Drôle et tendre Barbier de Séville à Liège
La mise en scène de Vincent Dujardin assume pleinement l’humour de l’opéra-buffa jusqu’à l’esprit vaudeville et à la comédie physique avec ses personnages déguisés, saouls, et autres bouteilles brisées sur la tête. Mais cet humour se marie toujours d’une délicatesse attendrissante : les personnages passionnés et dépassés par leurs émotions sembleraient presque sortir d’une “romcom” (comédie romantique) version espagnole -en italien- des années 1950 avec leurs élégants costumes signés Leila Fteita.
Le public rit ainsi de bon cœur, tout en paraissant visiblement touché par l’émotion. Il faut dire que, dès l’ouverture instrumentale, l’assistance a le sourire aux lèvres, et même jusqu’aux oreilles qui savourent les qualités de cette musique et de son orchestre. Le maestro Giampaolo Bisanti, précis et déterminé, ne presse nullement le tempo, privilégiant la qualité de la ligne musicale, plutôt que le grand crescendo de nuances et de tempi. La partition est ainsi nourrie à la fois posément et dans sa vivacité naturelle, sachant accompagner avec beaucoup de complicité le jeu des solistes et du chœur dont les basses et ténors créent un ensemble plutôt aérien (tantôt peuple vénal, tantôt garde autoritaire, toujours énergique).

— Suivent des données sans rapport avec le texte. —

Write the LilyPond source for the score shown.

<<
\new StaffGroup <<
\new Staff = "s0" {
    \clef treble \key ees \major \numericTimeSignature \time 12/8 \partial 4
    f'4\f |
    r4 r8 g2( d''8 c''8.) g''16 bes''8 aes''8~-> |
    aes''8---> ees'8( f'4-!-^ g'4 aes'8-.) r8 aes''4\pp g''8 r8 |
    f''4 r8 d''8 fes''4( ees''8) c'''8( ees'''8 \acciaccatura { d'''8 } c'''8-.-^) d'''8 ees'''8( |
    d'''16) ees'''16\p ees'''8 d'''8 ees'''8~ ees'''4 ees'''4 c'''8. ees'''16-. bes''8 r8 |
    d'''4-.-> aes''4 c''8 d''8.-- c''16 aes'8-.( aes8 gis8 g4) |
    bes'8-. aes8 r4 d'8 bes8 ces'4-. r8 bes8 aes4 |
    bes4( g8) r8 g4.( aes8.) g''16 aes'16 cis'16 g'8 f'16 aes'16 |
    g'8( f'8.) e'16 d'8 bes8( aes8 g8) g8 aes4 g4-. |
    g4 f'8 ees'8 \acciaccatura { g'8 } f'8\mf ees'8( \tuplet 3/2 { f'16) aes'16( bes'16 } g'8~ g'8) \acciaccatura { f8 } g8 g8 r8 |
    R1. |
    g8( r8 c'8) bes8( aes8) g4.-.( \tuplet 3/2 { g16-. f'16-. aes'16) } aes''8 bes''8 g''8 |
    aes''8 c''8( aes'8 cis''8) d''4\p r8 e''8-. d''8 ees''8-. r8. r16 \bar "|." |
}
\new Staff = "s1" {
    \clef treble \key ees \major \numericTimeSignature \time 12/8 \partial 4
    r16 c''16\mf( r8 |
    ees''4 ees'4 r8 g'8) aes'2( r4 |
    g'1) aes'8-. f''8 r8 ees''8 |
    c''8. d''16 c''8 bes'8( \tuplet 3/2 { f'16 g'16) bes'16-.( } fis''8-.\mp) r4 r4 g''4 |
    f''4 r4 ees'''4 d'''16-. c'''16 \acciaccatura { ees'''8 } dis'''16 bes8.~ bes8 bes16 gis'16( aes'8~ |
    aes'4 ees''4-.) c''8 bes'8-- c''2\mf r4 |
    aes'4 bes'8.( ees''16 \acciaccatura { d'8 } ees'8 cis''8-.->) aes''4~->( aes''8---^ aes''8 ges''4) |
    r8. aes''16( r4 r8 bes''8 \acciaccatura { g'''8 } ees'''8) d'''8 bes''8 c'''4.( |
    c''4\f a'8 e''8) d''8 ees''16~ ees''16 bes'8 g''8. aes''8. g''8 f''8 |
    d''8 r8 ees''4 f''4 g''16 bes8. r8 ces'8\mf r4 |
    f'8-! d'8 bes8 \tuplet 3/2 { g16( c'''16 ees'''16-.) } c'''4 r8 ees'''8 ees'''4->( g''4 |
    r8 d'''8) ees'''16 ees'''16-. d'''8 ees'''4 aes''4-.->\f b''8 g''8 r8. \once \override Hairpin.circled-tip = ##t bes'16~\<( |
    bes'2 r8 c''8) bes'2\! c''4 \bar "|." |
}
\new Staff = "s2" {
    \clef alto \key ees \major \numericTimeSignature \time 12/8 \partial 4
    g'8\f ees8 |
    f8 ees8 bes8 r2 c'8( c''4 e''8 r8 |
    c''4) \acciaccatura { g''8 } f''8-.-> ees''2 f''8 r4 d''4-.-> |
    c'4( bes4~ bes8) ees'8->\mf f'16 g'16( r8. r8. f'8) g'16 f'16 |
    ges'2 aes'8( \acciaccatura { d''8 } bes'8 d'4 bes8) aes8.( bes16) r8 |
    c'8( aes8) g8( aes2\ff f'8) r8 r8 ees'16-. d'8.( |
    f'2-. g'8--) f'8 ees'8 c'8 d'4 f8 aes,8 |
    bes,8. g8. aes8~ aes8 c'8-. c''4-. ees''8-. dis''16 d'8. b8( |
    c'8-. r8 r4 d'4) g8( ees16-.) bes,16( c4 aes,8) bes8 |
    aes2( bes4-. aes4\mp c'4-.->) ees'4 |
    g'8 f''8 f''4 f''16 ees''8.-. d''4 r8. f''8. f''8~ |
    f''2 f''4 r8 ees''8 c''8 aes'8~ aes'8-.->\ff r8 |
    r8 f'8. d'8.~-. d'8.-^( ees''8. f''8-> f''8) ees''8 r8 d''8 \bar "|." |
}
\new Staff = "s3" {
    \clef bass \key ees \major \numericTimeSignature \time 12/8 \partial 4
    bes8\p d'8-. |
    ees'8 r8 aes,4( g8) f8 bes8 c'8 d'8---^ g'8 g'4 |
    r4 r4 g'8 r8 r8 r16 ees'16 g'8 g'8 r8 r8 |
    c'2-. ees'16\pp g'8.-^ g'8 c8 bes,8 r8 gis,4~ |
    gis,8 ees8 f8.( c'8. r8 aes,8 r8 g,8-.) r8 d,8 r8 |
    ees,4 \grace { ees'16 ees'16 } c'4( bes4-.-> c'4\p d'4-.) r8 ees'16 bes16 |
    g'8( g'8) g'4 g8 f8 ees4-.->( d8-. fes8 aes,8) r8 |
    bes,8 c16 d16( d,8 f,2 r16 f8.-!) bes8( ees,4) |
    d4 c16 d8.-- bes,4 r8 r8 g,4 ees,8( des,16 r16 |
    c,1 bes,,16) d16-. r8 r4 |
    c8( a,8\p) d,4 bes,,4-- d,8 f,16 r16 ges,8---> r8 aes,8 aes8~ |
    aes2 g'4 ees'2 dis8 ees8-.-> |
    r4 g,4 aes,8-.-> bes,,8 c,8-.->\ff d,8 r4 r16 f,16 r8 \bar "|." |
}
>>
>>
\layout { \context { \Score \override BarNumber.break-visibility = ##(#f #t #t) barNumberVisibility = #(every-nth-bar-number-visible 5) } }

C’est ainsi sous les balcons d’une place de Séville plus tard transformée en intérieur d’appartement, reproduits par Leila Fteita dans la salle belge, et sous les éclairages matinaux ou nocturnes de Bruno Ciulli, qu’une première distribution de solistes s’illustre dans les complexes agilités de cette partition, rendue avec musicalité.
Même les rôles modestes présentent leurs qualités vocales. La Berta d’Eleonora Boaretto notamment : cette domestique négligée a pourtant beaucoup à dire, ce qu’elle finit par faire à l’aide d’une voix suppliante et incisive, ponctuée d’éternuements tout aussi perçants. En Fiorello (valet d’Almaviva), Ivan Thirion affirme un jeu solide avec un timbre chaleureux et une ligne de chant assurée. L’officier de la garde offre à Marc Tissons une brève mais juste et autoritaire apparition vocale.
Don Basilio, personnage intéressé joué par Mirco Palazzi, s’exprime quant à lui à travers une basse chaude et profonde, ceci dit quelquefois légèrement trop sourde.
Le célèbre Figaro, incarné par Vittorio Prato, débarque sur scène en vespa (anachronisme assumé dans la mise en scène), jean, veste en cuir et lunettes de soleil, et se présentant d’office dans une forme de nonchalance du personnage. Non moins opportuniste et fier, il scande son arrogance à l’aide de sonorités tout aussi assurées. Sa voix se fait souvent moqueuse, et il maîtrise aussi bien un chant volontairement nasillard que très rapide. Sa force de projection vocale s’associe aisément avec celle des autres protagonistes, dont le séduisant Almaviva.
Personnage charmeur et charmant, le comte Almaviva fait montre avec Ruzil Gatin d’une puissance vocale impressionnante, appuyée par la projection impeccable d’une voix de ténor au vibrato maîtrisé en de longues sérénades. Il dépeint ainsi un amant sincère et passionné, également capable d'accélérer dans ses moments de contrariété qui amusent beaucoup le public. Il n’enlève cependant rien à l’éloquence de son adversaire, Don Bartolo qu’incarne Pablo Ruiz.
Ce personnage passif-agressif se ridiculise par une tyrannie puérile qui le pousse à marmonner des phrases rapides. Indifférence, rage, jalousie débordante… toute une palette d’émotions et une puissance d’obstination se marquent dans son chant expressif : un rythme très varié dans ses extrêmes, des notes perchées pour singer le chant de sa pupille, de profondes lamentations, une colère essoufflée, une voix qui se brise parfois aussi (volontairement).
Enfin, Rosina, ici piquante jusqu’au sarcastique, s’affirme avec Aya Wakizono, joueuse et sûre d’elle. Personnage rusé qui passe aisément d’un registre à l’autre, avec un chant aussi haut en couleurs qu’en aigus, sa voix déploie de riches textures et matières avec naturel. Si sa frénésie peut être un obstacle à la justesse du chant, elle ne fait qu'appuyer celle du personnage, dans une intensité qui se déploie sur des crescendos ardemment projetés.
Les solistes sont très chaleureusement applaudis après chaque aria, et les acclamations régulières tout au long de cette représentation culminent au rideau, d’un public liégeois conquis.